Most of this annual change is attributed to the effects of higher temperatures driven by climate change—including longer growing seasons, quicker uptake of carbon by vegetation, and the “greening” of higher latitudes with more vegetation.

“But that’s not the whole story,” says Josh Gray, a research assistant professor and lead author of the paper. “We’ve put humans and croplands into the story.”

4 CROPS ARE 64% OF THE WORLD’S CALORIES

The scientists gathered global production statistics for four leading crops—corn, wheat, rice, and soybeans—that represent about 64 percent of all calories consumed worldwide.

They found that production of these crops in the Northern Hemisphere above the tropics has more than doubled since 1961, and translates to about a billion metric tons of carbon captured and released each year.

These croplands are “ecosystems on steroids,” says Gray, noting that they occupy about 6 percent of the vegetated land area in the Northern Hemisphere but are responsible for up to a quarter of the total increase in seasonal carbon exchange of atmospheric CO2, and possibly more.

This growth in seasonal variation doesn’t have a huge impact on global terrestrial carbon uptake and release, since essentially all carbon in the harvested crops is released each year.

However, understanding the effects of agricultural production, the researchers say, will help to improve models of global climate, particularly in examining how well natural ecosystems will buffer rising levels of CO2 in the future.

‘IT’S A REMARKABLE STORY’

The study began in a dinner conversation among the scientists, who use remote sensing to study changes on the earth’s surface, and atmospheric chemist Eric Kort of the University of Michigan in Ann Arbor.

Kort, a coauthor of a 2013 paper by Heather Graven of Imperial College, London and colleagues that demonstrated the overall shift in seasonal CO2 levels but did not look in detail at agricultural production, suggests that contributions from crops could help to explain the magnitude of the shift.

“We thought, somebody should do the math,” recalls Gray. Doing a quick analysis with data from the UN’s Food and Agriculture Organization, he found that the contribution from crops could be in the right ballpark.

Following up, the investigators from the Land Cover & Surface Climate Group collaborated with a large team of experts from other US institutions. They used data on Land Cover and Phenology from the NASA Moderate Resolution Imaging Spectrometer (MODIS) Land Cover and Phenology along with many other measurements and statistical products in this study.

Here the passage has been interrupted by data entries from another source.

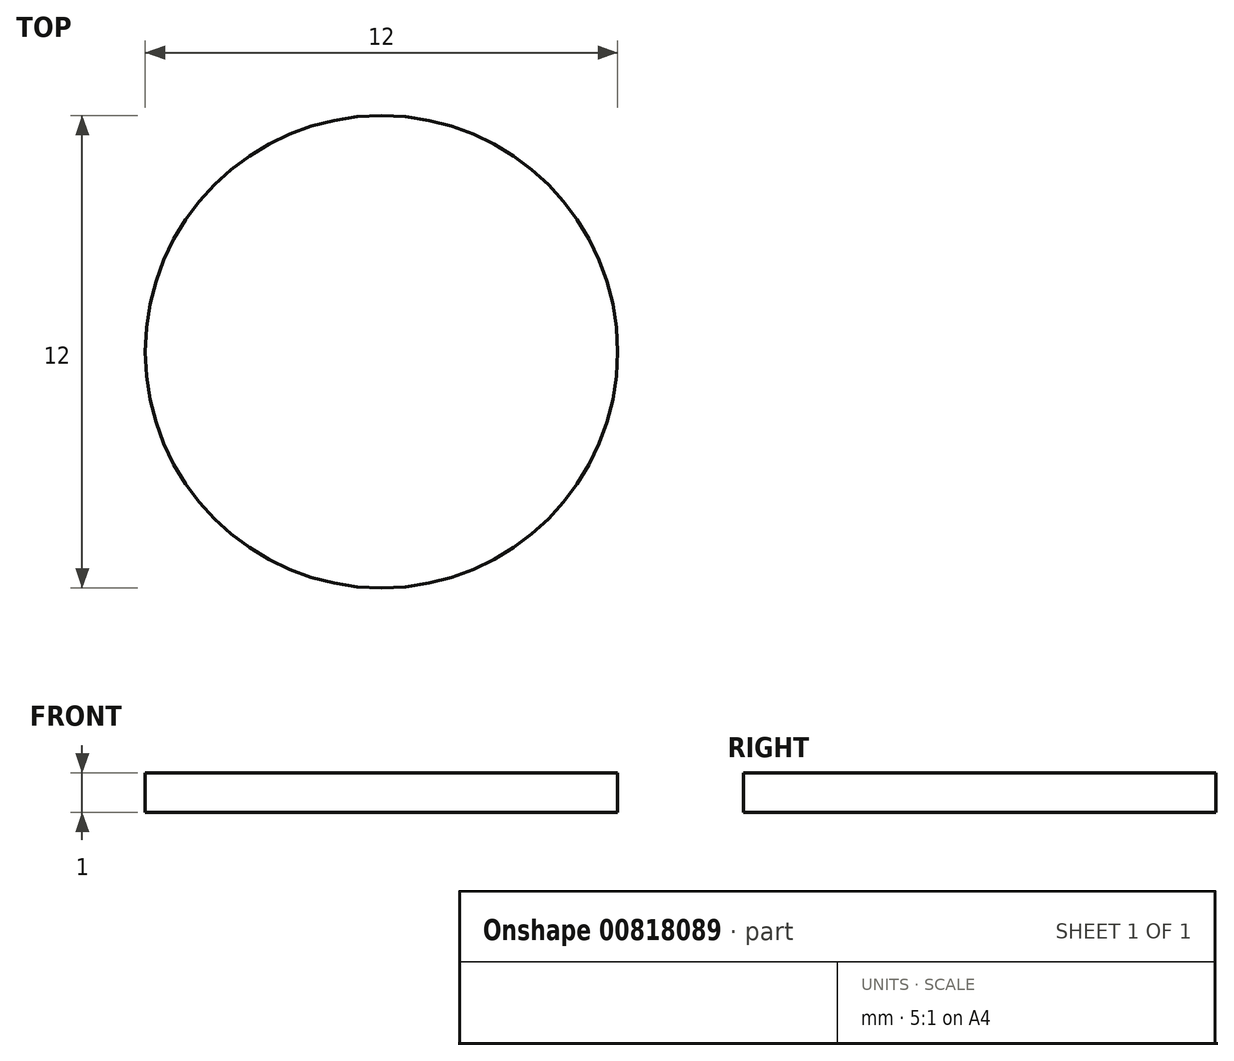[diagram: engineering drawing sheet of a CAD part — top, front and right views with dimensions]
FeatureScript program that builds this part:
annotation { "Feature Type Name" : "Feature", "Feature Type Description" : "" }
export const myFeature = defineFeature(function(context is Context, id is Id, definition is map)
    precondition{}
    {
        {
            var Q0;
            Q0=qCreatedBy(makeId("Top.planeOp"),FACE);
            var sketch = newSketch(context, id + "F0", { "sketchPlane" : qUnion([Q0])});
            skCircle(sketch, "E0", {"center": v(0, 0) * mm, "radius": 6 * mm});
            skSolve(sketch);
        }
        {
            var Q0;
            Q0=makeQuery(id+"F0.imprint","IMPRINT",FACE,{"disambiguationData":[TD([[makeQuery(id+"F0.imprint","IMPRINT",EDGE,{"derivedFrom":sQuery(id+"F0.wireOp",EDGE,"E0")}),1.0]])]});
            extrude(context, id + "F1", {"entities" : qUnion([Q0]), "depth" : 1 * mm, "offsetDistance" : 25 * mm});
        }
    });
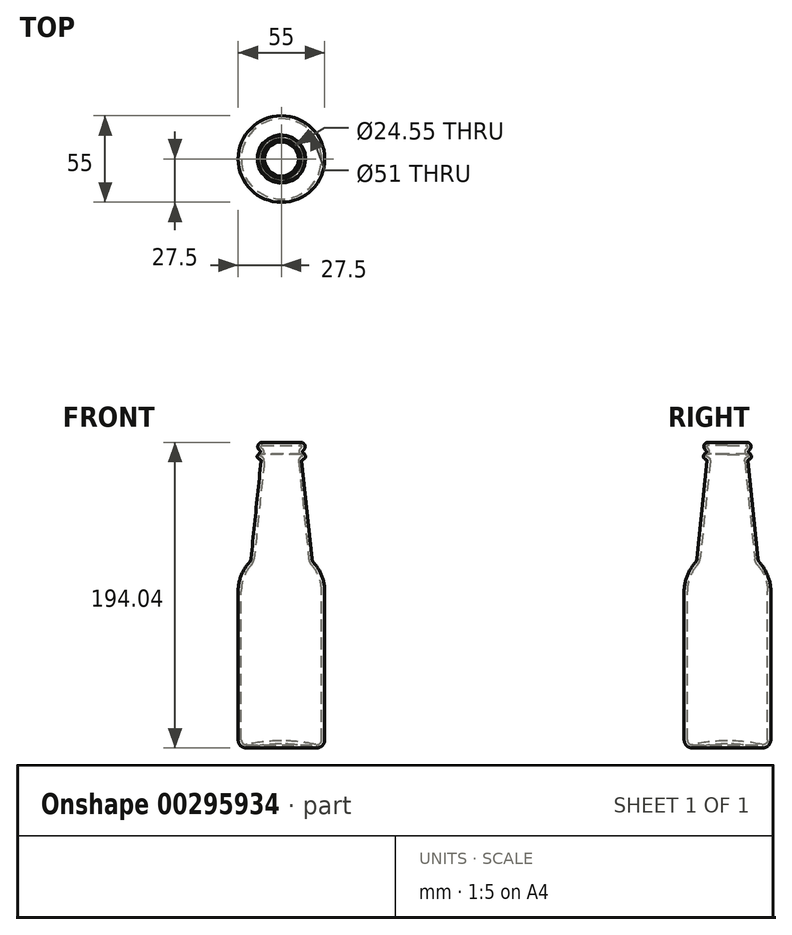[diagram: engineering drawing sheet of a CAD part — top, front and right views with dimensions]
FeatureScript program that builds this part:
annotation { "Feature Type Name" : "Feature", "Feature Type Description" : "" }
export const myFeature = defineFeature(function(context is Context, id is Id, definition is map)
    precondition{}
    {
        {
            var Q0;
            Q0=qCreatedBy(makeId("Front.planeOp"),FACE);
            var sketch = newSketch(context, id + "F0", { "sketchPlane" : qUnion([Q0])});
            skLineSegment(sketch, "E0.bottom", {"start": v(27.5, 0) * mm, "end": v(-27.5, 0) * mm, "construction": true});
            skLineSegment(sketch, "E0.top", {"start": v(27.5, 120) * mm, "end": v(-27.5, 120) * mm, "construction": true});
            skLineSegment(sketch, "E0.left", {"start": v(27.5, 6.42) * mm, "end": v(27.5, 120) * mm, "construction": true});
            skLineSegment(sketch, "E0.right", {"start": v(-27.5, 6.42) * mm, "end": v(-27.5, 120) * mm, "construction": true});
            skPoint(sketch, "E0.middle", {"position": v(0, 60) * mm});
            skLineSegment(sketch, "E1", {"start": v(-19.5, 120) * mm, "end": v(-12, 195.5) * mm, "construction": true});
            skLineSegment(sketch, "E2", {"start": v(-12, 195.5) * mm, "end": v(12, 195.5) * mm, "construction": true});
            skLineSegment(sketch, "E3", {"start": v(12, 195.5) * mm, "end": v(19.5, 120) * mm, "construction": true});
            skLineSegment(sketch, "E4", {"start": v(0, 120) * mm, "end": v(0, 195.5) * mm, "construction": true});
            skLineSegment(sketch, "E5", {"start": v(-12.27, 192.75) * mm, "end": v(12.27, 192.75) * mm, "construction": true});
            skLineSegment(sketch, "E6", {"start": v(-12.82, 187.25) * mm, "end": v(12.82, 187.25) * mm, "construction": true});
            skArc(sketch, "E7.0.startCap", {"start": v(-12.27, 190) * mm, "mid": v(-15.02, 192.75) * mm, "end": v(-12.27, 195.5) * mm, "construction": true});
            skArc(sketch, "E7.0.endCap", {"start": v(12.27, 195.5) * mm, "mid": v(15.02, 192.75) * mm, "end": v(12.27, 190) * mm});
            skLineSegment(sketch, "E7.0.left", {"start": v(-12.27, 195.5) * mm, "end": v(12.27, 195.5) * mm});
            skLineSegment(sketch, "E7.0.right", {"start": v(-12.27, 190) * mm, "end": v(12.27, 190) * mm, "construction": true});
            skArc(sketch, "E8.0.startCap", {"start": v(-12.82, 184.5) * mm, "mid": v(-15.57, 187.25) * mm, "end": v(-12.82, 190) * mm, "construction": true});
            skArc(sketch, "E8.0.endCap", {"start": v(15.27, 186) * mm, "mid": v(14.25, 184.9) * mm, "end": v(12.82, 184.5) * mm});
            skLineSegment(sketch, "E8.0.left", {"start": v(-12.82, 190) * mm, "end": v(12.82, 190) * mm, "construction": true});
            skLineSegment(sketch, "E8.0.right", {"start": v(-12.82, 184.5) * mm, "end": v(12.82, 184.5) * mm, "construction": true});
            skLineSegment(sketch, "E9", {"start": v(12.82, 190) * mm, "end": v(12.27, 190) * mm});
            skLineSegment(sketch, "E10", {"start": v(-12.82, 190) * mm, "end": v(-12.27, 190) * mm, "construction": true});
            skLineSegment(sketch, "E11", {"start": v(-12.82, 184.5) * mm, "end": v(-19.5, 120) * mm, "construction": true});
            skLineSegment(sketch, "E12", {"start": v(-19.5, 120) * mm, "end": v(-27.5, 120) * mm, "construction": true});
            skLineSegment(sketch, "E13", {"start": v(-27.5, 120) * mm, "end": v(-27.5, 0) * mm, "construction": true});
            skArc(sketch, "E14", {"start": v(21.43, 1.53) * mm, "mid": v(0, 3.86) * mm, "end": v(-21.43, 1.53) * mm});
            skLineSegment(sketch, "E15", {"start": v(27.5, 0) * mm, "end": v(27.5, 120) * mm});
            skLineSegment(sketch, "E16", {"start": v(27.5, 120) * mm, "end": v(19.5, 120) * mm});
            skLineSegment(sketch, "E17", {"start": v(19.5, 120) * mm, "end": v(12.82, 184.5) * mm});
            skPoint(sketch, "E18.visualSharp", {"position": v(27.5, 0) * mm});
            skArc(sketch, "E18.filletArc", {"start": v(21.43, 1.53) * mm, "mid": v(25.63, 2.52) * mm, "end": v(27.5, 6.42) * mm});
            skPoint(sketch, "E19.visualSharp", {"position": v(-27.5, 0) * mm});
            skArc(sketch, "E19.filletArc", {"start": v(-27.5, 6.42) * mm, "mid": v(-25.63, 2.52) * mm, "end": v(-21.43, 1.53) * mm, "construction": true});
            skLineSegment(sketch, "E20", {"start": v(0, 195.5) * mm, "end": v(0, 3.86) * mm});
            skLineSegment(sketch, "E21", {"start": v(12.82, 190) * mm, "end": v(15.16, 187.08) * mm});
            skPoint(sketch, "E22.visualSharp", {"position": v(15.5, 186.64) * mm});
            skArc(sketch, "E22.filletArc", {"start": v(15.27, 186) * mm, "mid": v(15.37, 186.55) * mm, "end": v(15.16, 187.08) * mm});
            skSolve(sketch);
        }
        {
            var Q0;
            Q0 = qSketchRegion(id + "F0", true);
            var Q1;
            Q1=sQuery(id+"F0.wireOp",EDGE,"E20");
            revolve(context, id + "F1", {"entities" : qUnion([Q0]), "axis" : qUnion([Q1]), "revolveType" : RevolveType.FULL});
        }
        {
            var Q0;
            Q0=makeQuery(id+"F1.opRevolve","SWEPT_EDGE",EDGE,{"disambiguationData":[OSD([sQuery(id+"F0.wireOp",EDGE,"E15"),sQuery(id+"F0.wireOp",EDGE,"E16")])]});
            fillet(context, id + "F2", {"entities" : qUnion([Q0]), "radius" : 27 * mm, "tangentPropagation" : true, "allowEdgeOverflow" : false});
        }
        {
            var Q0;
            Q0=makeQuery(id+"F2.opFillet","BLEND_EDGE",EDGE,{"blendedFrom":[makeQuery(id+"F1.opRevolve","SWEPT_EDGE",EDGE,{"disambiguationData":[OSD([sQuery(id+"F0.wireOp",EDGE,"E15"),sQuery(id+"F0.wireOp",EDGE,"E16")])]}),makeQuery(id+"F1.opRevolve","SWEPT_FACE",FACE,{"disambiguationData":[OSD([sQuery(id+"F0.wireOp",EDGE,"E17")])]})],"blendedInto":[makeQuery(id+"F1.opRevolve","SWEPT_FACE",FACE,{"disambiguationData":[OSD([sQuery(id+"F0.wireOp",EDGE,"E17")])]})]});
            fillet(context, id + "F3", {"entities" : qUnion([Q0]), "radius" : 5 * mm, "tangentPropagation" : true, "allowEdgeOverflow" : false});
        }
        {
            var Q0;
            Q0=makeQuery(id+"F1.opRevolve","SWEPT_EDGE",EDGE,{"disambiguationData":[OSD([sQuery(id+"F0.wireOp",EDGE,"E8.0.endCap"),sQuery(id+"F0.wireOp",EDGE,"E17")])]});
            fillet(context, id + "F4", {"entities" : qUnion([Q0]), "radius" : 1 * mm, "tangentPropagation" : true, "allowEdgeOverflow" : false});
        }
        {
            var Q0;
            Q0=makeQuery(id+"F1.opRevolve","SWEPT_FACE",FACE,{"disambiguationData":[OSD([sQuery(id+"F0.wireOp",EDGE,"E7.0.endCap")])]});
            fillet(context, id + "F5", {"entities" : qUnion([Q0]), "radius" : 30 * mm, "tangentPropagation" : true, "allowEdgeOverflow" : false});
        }
        {
            var Q0;
            Q0=makeQuery(id+"F5.opFillet","BLEND_EDGE",EDGE,{"blendedFrom":[makeQuery(id+"F1.opRevolve","SWEPT_EDGE",EDGE,{"disambiguationData":[OSD([sQuery(id+"F0.wireOp",EDGE,"E7.0.endCap"),sQuery(id+"F0.wireOp",EDGE,"E9")])]}),makeQuery(id+"F1.opRevolve","SWEPT_FACE",FACE,{"disambiguationData":[OSD([sQuery(id+"F0.wireOp",EDGE,"E21")])]})],"blendedInto":[makeQuery(id+"F1.opRevolve","SWEPT_FACE",FACE,{"disambiguationData":[OSD([sQuery(id+"F0.wireOp",EDGE,"E21")])]})]});
            fillet(context, id + "F6", {"entities" : qUnion([Q0]), "radius" : 2 * mm, "tangentPropagation" : true, "rho" : .8, "crossSection" : FilletCrossSection.CONIC, "allowEdgeOverflow" : false});
        }
        {
            var Q0;
            Q0=makeQuery(id+"F1.opRevolve","SWEPT_FACE",FACE,{"disambiguationData":[OSD([sQuery(id+"F0.wireOp",EDGE,"E7.0.left")])]});
            shell(context, id + "F7", {"entities" : qUnion([Q0]), "thickness" : 2 * mm});
        }
        {
            var Q0;
            Q0=makeQuery(id+"F7.opShell","OFFSET_EDGE",EDGE,{"disambiguationData":[OSD([sQuery(id+"F0.wireOp",EDGE,"E7.0.endCap"),sQuery(id+"F0.wireOp",EDGE,"E7.0.left")]),OD(0.0)]});
            fillet(context, id + "F8", {"entities" : qUnion([Q0]), "radius" : 0.5 * mm, "tangentPropagation" : true, "rho" : 0.5, "crossSection" : FilletCrossSection.CONIC, "allowEdgeOverflow" : false});
        }
        {
            var Q0;
            Q0=sQuery(id+"F0.wireOp",EDGE,"E0.bottom");
            cPlane(context, id + "F9", {"entities" : qUnion([Q0]), "cplaneType" : CPlaneType.LINE_ANGLE, "offset" : 25 * mm, "angle" : 45 * degree, "width" : 150 * mm, "height" : 150 * mm});
        }
    });
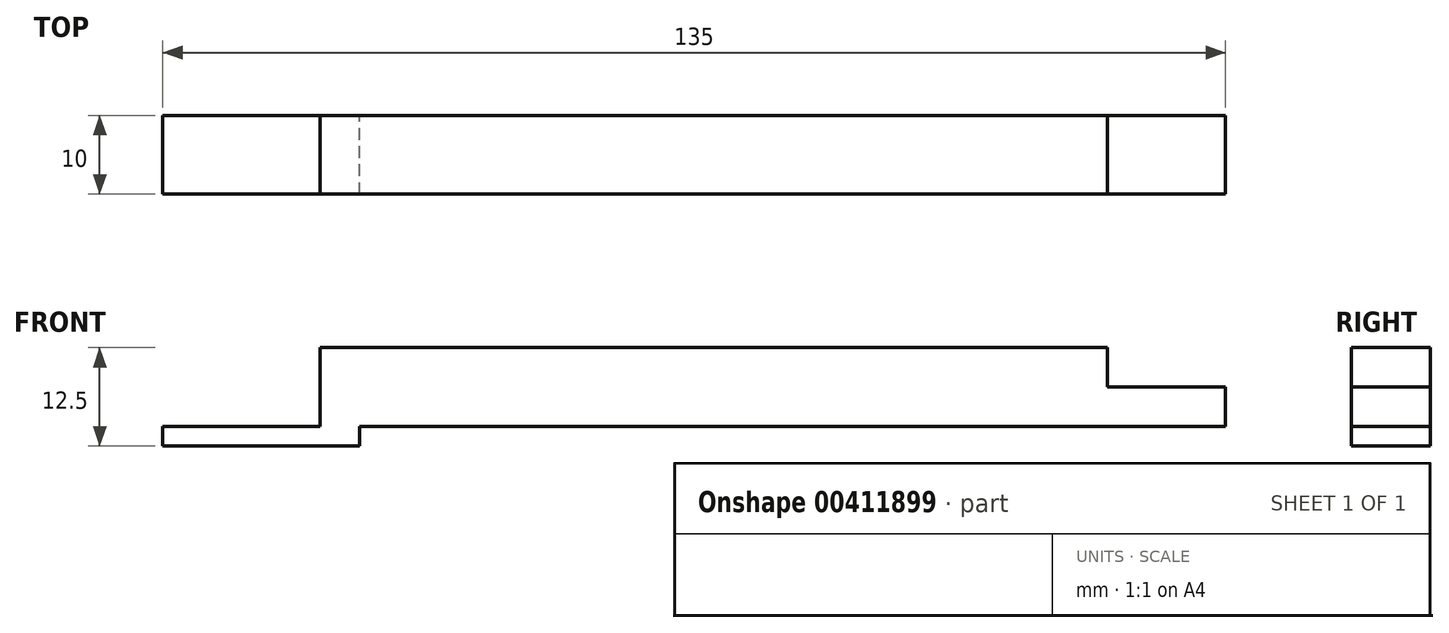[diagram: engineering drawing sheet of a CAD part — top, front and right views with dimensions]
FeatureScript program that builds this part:
annotation { "Feature Type Name" : "Feature", "Feature Type Description" : "" }
export const myFeature = defineFeature(function(context is Context, id is Id, definition is map)
    precondition{}
    {
        {
            var Q0;
            Q0=qCreatedBy(makeId("Front.planeOp"),FACE);
            var sketch = newSketch(context, id + "F0", { "sketchPlane" : qUnion([Q0])});
            skLineSegment(sketch, "E0.bottom", {"start": v(-57.5, 0) * mm, "end": v(57.5, 0) * mm});
            skLineSegment(sketch, "E0.top", {"start": v(-57.5, -10) * mm, "end": v(57.5, -10) * mm});
            skLineSegment(sketch, "E0.left", {"start": v(-57.5, 0) * mm, "end": v(-57.5, -10) * mm});
            skLineSegment(sketch, "E0.right", {"start": v(57.5, 0) * mm, "end": v(57.5, -10) * mm});
            skSolve(sketch);
        }
        {
            var Q0;
            Q0 = qSketchRegion(id + "F0", true);
            extrude(context, id + "F1", {"entities" : qUnion([Q0]), "depth" : 10 * mm});
        }
        {
            var Q0;
            Q0=makeQuery(id+"F1.opExtrude","SWEPT_FACE",FACE,{"disambiguationData":[OSD([sQuery(id+"F0.wireOp",EDGE,"E0.bottom")])]});
            var sketch = newSketch(context, id + "F2", { "sketchPlane" : qUnion([Q0])});
            skLineSegment(sketch, "E1.bottom", {"start": v(42.5, 0) * mm, "end": v(57.5, 0) * mm});
            skLineSegment(sketch, "E1.top", {"start": v(42.5, -10) * mm, "end": v(57.5, -10) * mm});
            skLineSegment(sketch, "E1.left", {"start": v(42.5, 0) * mm, "end": v(42.5, -10) * mm});
            skLineSegment(sketch, "E1.right", {"start": v(57.5, 0) * mm, "end": v(57.5, -10) * mm});
            skSolve(sketch);
        }
        {
            var Q0;
            Q0=makeQuery(id+"F2.imprint","IMPRINT",FACE,{"disambiguationData":[TD([[makeQuery(id+"F2.imprint","IMPRINT",EDGE,{"derivedFrom":sQuery(id+"F2.wireOp",EDGE,"E1.bottom")}),-1.0]])]});
            extrude(context, id + "F3", {"entities" : qUnion([Q0]), "operationType" : NewBodyOperationType.REMOVE, "oppositeDirection" : true, "depth" : 5 * mm});
        }
        {
            var Q0;
            Q0=makeQuery(id+"F1.opExtrude","SWEPT_FACE",FACE,{"disambiguationData":[OSD([sQuery(id+"F0.wireOp",EDGE,"E0.top")])]});
            var sketch = newSketch(context, id + "F4", { "sketchPlane" : qUnion([Q0])});
            skLineSegment(sketch, "E2.bottom", {"start": v(-52.5, 10) * mm, "end": v(-77.5, 10) * mm});
            skLineSegment(sketch, "E2.top", {"start": v(-52.5, 0) * mm, "end": v(-77.5, 0) * mm});
            skLineSegment(sketch, "E2.left", {"start": v(-52.5, 10) * mm, "end": v(-52.5, 0) * mm});
            skLineSegment(sketch, "E2.right", {"start": v(-77.5, 10) * mm, "end": v(-77.5, 0) * mm});
            skSolve(sketch);
        }
        {
            var Q0;
            Q0 = qSketchRegion(id + "F4", true);
            extrude(context, id + "F5", {"entities" : qUnion([Q0]), "operationType" : NewBodyOperationType.ADD, "depth" : 2.5 * mm});
        }
    });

The work highlights the extraordinary increases in crop production in recent decades. “It’s a remarkable story of what we’ve done in agriculture in general,” says Friedl. “And in particular corn, which is one crop that’s just exploded.

“Corn alone accounts for two-thirds of the crop contribution to the increased seasonal exchange in carbon, and nearly 90 percent of that is produced in the Midwestern United States and China.

“Over the last 50 years, the area of croplands in the Northern Hemisphere has been relatively stable, but production has intensified enormously,” he adds. “The fact that such a small land area can actually affect the composition of the atmosphere is an amazing fingerprint of human activity on the planet.”

The National Aeronautics and Space Administration (NASA) and the National Science Foundation (NSF) provided funding.